Encoder layers contain only self-attention.
Decoder layers contain both masked self-attention and cross-attention to the encoder output.

Components

Multi-headed Attention: Applies self-attention multiple times in parallel. $Q$ , $K$ , and $V$ matrices have multiple rows, allowing the model to attend to different parts of the sequence differently simultaneously.
Multi-head attention applies several attention heads in parallel:

\[\text{head}_h = \mathrm{Attention}(Q W_h^Q,\; K W_h^K,\; V W_h^V)\]

The final output concatenates all heads:

\[\text{MHA}(Q,K,V) = \text{Concat}(\text{head}_1,\dots,\text{head}_H)\, W^O.\]
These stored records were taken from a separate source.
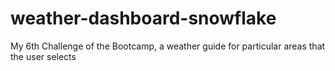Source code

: # weather-dashboard-snowflake
My 6th Challenge of the Bootcamp, a weather guide for particular areas that the user selects

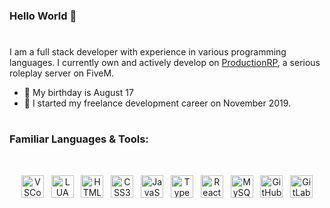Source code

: ### Hello World 👋
#
I am a full stack developer with experience in various programming languages. I currently own and actively develop on <a href='https://www.productionrp.net/'>ProductionRP</a>, a serious roleplay server on FiveM.

* 🎂 My birthday is August 17
* 📅 I started my freelance development career on November 2019.

#
### Familiar Languages & Tools:
<br>
<p align="center">
    <img width="36" alt="VSCode" src="https://cdn.jsdelivr.net/gh/devicons/devicon/icons/vscode/vscode-original.svg" draggable="false" />
    &nbsp;
    <img width="36" alt="LUA" src="https://cdn.jsdelivr.net/gh/devicons/devicon/icons/lua/lua-plain-wordmark.svg" draggable="false" />
    &nbsp;
    <img width="36" alt="HTML5" src="https://cdn.jsdelivr.net/gh/devicons/devicon/icons/html5/html5-original-wordmark.svg" draggable="false" />
    &nbsp;
    <img width="36" alt="CSS3" src="https://cdn.jsdelivr.net/gh/devicons/devicon/icons/css3/css3-original-wordmark.svg" draggable="false" />
    &nbsp;
    <img width="36" alt="JavaScript" src="https://cdn.jsdelivr.net/gh/devicons/devicon/icons/javascript/javascript-original.svg" draggable="false" />
    &nbsp;
    <img width="36" alt="TypeScript" src="https://cdn.jsdelivr.net/gh/devicons/devicon/icons/typescript/typescript-original.svg" draggable="false" />
    &nbsp;
    <img width="36" alt="React" src="https://cdn.jsdelivr.net/gh/devicons/devicon/icons/react/react-original.svg" draggable="false" />
    &nbsp;
    <img width="36" alt="MySQL" src="https://cdn.jsdelivr.net/gh/devicons/devicon/icons/mysql/mysql-original.svg" draggable="false" />
    &nbsp;
    <img width="36" alt="GitHub" src="https://cdn.jsdelivr.net/gh/devicons/devicon/icons/github/github-original.svg" draggable="false" />
    &nbsp;
    <img width="36" alt="GitLab" src="https://cdn.jsdelivr.net/gh/devicons/devicon/icons/gitlab/gitlab-original.svg" draggable="false" />
</p>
Skip Connections (Residuals): We add Input + (Input passed through attention layer). This helps manage vanishing gradients.

Transformer Tricks (NLP)

Self-Attention: Each layer combines words with others.
Multi-headed Attention: 8 attention heads learned independently.
Normalized Dot-Product Attention: Removes bias in the dot product when using large networks.
Positional Encodings: Ensures that even without an RNN, the model can distinguish positions.
- Note: This may not matter as much as thought, as the attention mechanism can generate position-specific encodings itself.